▶ WHAT YOU WILL DO: When the line containing "output id_11;" is found in the data below, give it again along with every later line, exactly; drop the pictures.

▶ RECORDS FOR THE TASK:
+-------+
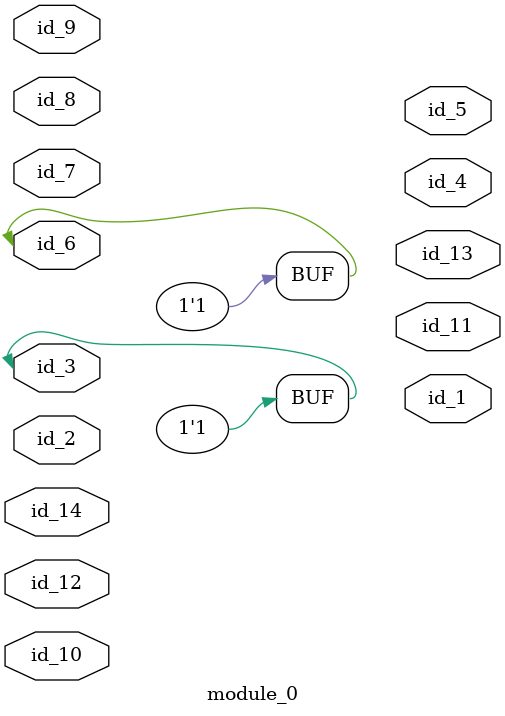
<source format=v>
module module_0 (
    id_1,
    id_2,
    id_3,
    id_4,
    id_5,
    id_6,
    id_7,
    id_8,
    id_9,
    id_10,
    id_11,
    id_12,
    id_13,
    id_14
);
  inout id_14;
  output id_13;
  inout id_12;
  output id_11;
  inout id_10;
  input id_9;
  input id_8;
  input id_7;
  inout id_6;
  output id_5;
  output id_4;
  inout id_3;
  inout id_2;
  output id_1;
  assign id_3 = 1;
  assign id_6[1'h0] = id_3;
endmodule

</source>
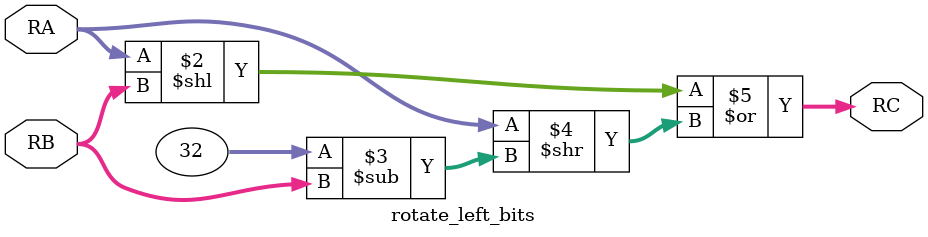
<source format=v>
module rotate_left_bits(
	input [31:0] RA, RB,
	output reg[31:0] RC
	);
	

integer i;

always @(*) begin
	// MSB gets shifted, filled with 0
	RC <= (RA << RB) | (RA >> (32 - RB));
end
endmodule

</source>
+-------+
▶ REPLY:
  output id_11;
  inout id_10;
  input id_9;
  input id_8;
  input id_7;
  inout id_6;
  output id_5;
  output id_4;
  inout id_3;
  inout id_2;
  output id_1;
  assign id_3 = 1;
  assign id_6[1'h0] = id_3;
endmodule

</source>
<source format=v>
module rotate_left_bits(
	input [31:0] RA, RB,
	output reg[31:0] RC
	);
	

integer i;

always @(*) begin
	// MSB gets shifted, filled with 0
	RC <= (RA << RB) | (RA >> (32 - RB));
end
endmodule

</source>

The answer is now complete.